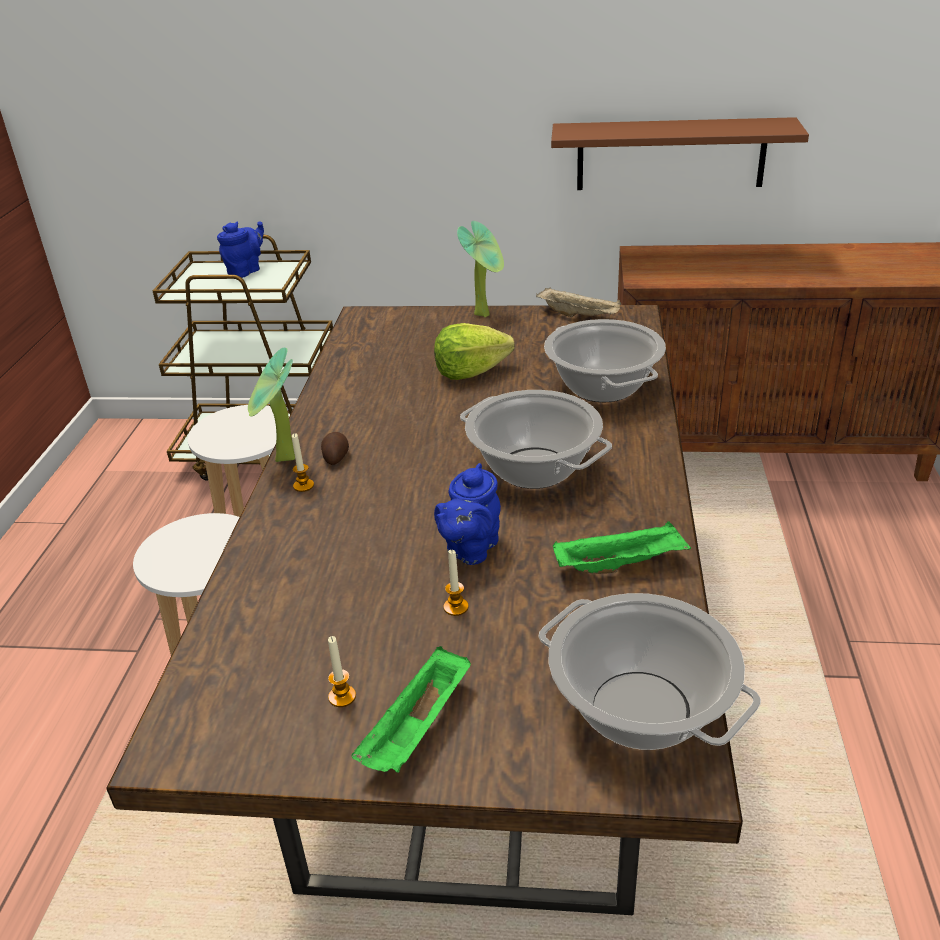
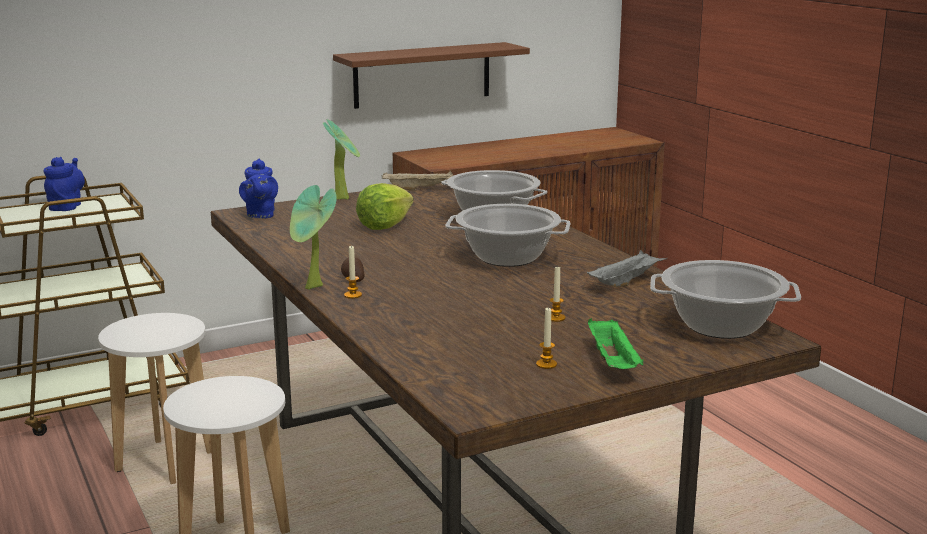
camera: 35 degrees left, 15 degrees down
(470, 549) = (524, 296): blue teapot -> blue teapot (260, 215)
(621, 564) = (626, 282): green tray -> grey tray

· · · · · · ·

**WHAT IS EXPECTED**
Give back the material word for word, without images.

**EXERCISE RESPONSE**
camera: 35 degrees left, 15 degrees down
(470, 549) = (524, 296): blue teapot -> blue teapot (260, 215)
(621, 564) = (626, 282): green tray -> grey tray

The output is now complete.